Narrativa

Villa Pueyrredón y algunos otros barrios aledaños…

Por Ramiro de Mendonça.

Villa Pueyrredón y algunos otros barrios aledaños tienen esa cosa tétrica de cemento con pocos locales y esa sensación de que el domingo no pasa ni un bondi por acá y te vas a terminar cagando de calor, de frío, de aburrimiento o de espera. Hay gente que ama esos barrios que simulan ser pueblitos pero nadie se conoce, donde cada uno sabe bien dónde fue abandonado por su amor de la adolescencia y ahora ve pasar al empleado de un taller por ahí y escupir el suelo engrasado de tu recuerdo. Pero bueno, hay a quienes no les ha pasado nada importante en esos barrios con aire de aislamiento. Pero no se preocupen. Aún está por pasarles.

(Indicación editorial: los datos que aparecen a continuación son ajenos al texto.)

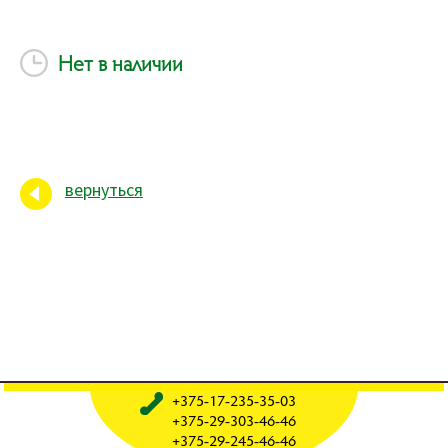
Нет в наличии
вернуться
+375-17-235-35-03
+375-29-303-46-46
+375-29-245-46-46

En ese paisaje de gris y fresnos que largan hojitas imposibles de barrer con calma, una vez yo andaba, pacífico, subido a un 111. Arriba del bondi es más fácil mirar la ciudad sin desprecio. Uno se siente alejado de los recuerdos. No hay que andar arriándolos como cuando seguimos el paso propio. Era temprano, las 10 u 11 de la mañana. Yo iba contando cuántos minutos tarde iba a llegar al aula o a entregar un paquete. El colectivero no parecía muy apurado. Iba meta charla con un viejito de unos ochentipico. Creo que el señor hablaba de una enfermedad que él tenía o que tenía su esposa. O del fin de sus días simplemente. Insistía con que le quedaba poco. Me cuesta recordar o inventar, pero les aseguro que era algo sobre el tiempo. Lo interesante era que teniendo tan poco de aquello que yo tenía en demasía, él no lo iba contando. Como si fuese una cosa que se lleva en el bolsillo, así nomás, un billete de cincuenta pesos, una armónica, un teléfono con la pantalla rota que sólo recibe llamados.

En determinado momento el viejito dice si se puede bajar ahí en la esquina del hospital, donde no había parada pero había un semáforo. El chofer, enternecido con su falso abuelo y siendo una excepción a la regla del colectivero amarrete, le dice que sí. El semáforo está en rojo. Antes que el colectivo empiece a acercarse a la vereda y a abrir la puerta, el viejo, que nunca abandona la conversación sobre estar en las últimas, le dice “y bueno, es la última curda, ¿conoce ese tango? se lo puedo cantar”. Yo no sé si el chofer se lo sabía o qué sé yo, pero accedió mientras abría la puerta. Y el viejo nomás se puso a cantar el tango. Y no un pedacito. De principio a fin. El semáforo pasó de rojo a verde y de verde a rojo y después de rojo a verde. Yo me incomodaba, me preocupaba que a la gente le molestase, o que el colectivero le terminara cortando el mambo. Era de mis tangos favoritos… o no sé si terminé de conocerlo en ese viaje. Algunos tangos esconden un profundo amor por las despedidas. Como si fueran la forma más sublime de acercarse al misterio del instante, al presente ingobernable, al fragmento de tiempo, al momento que se va, que se despide, digamos. Estas eran palabras que en mi cabeza joven y ansiosa parecían apurar a la muerte y encararla, aceptando el final desde el comienzo, la herida antes del cuchillo.

“Pero es el viejo amor
que tiembla, bandoneón,
y busca en el licor que aturde,
la curda que al final
termine la función
corriéndole un telón al corazón.”

Con el semáforo en rojo otra vez, el señor terminó la curda y lo aplaudimos. Aplaudir. Una mañana común en un barrio tétrico. El viejo sonrió y se bajó con sus pasos costosos para que siguiéramos nuestra mañana apresurada (sin tiempo) y con vida de sobra (con tiempo de sobra). Y la cosa es que el tipo, al tiempo, no sólo lo llevaba en el bolsillo. También podía pararlo. Cuando quisiera.

(Imagen: Villa Urquiza en la década del ’30).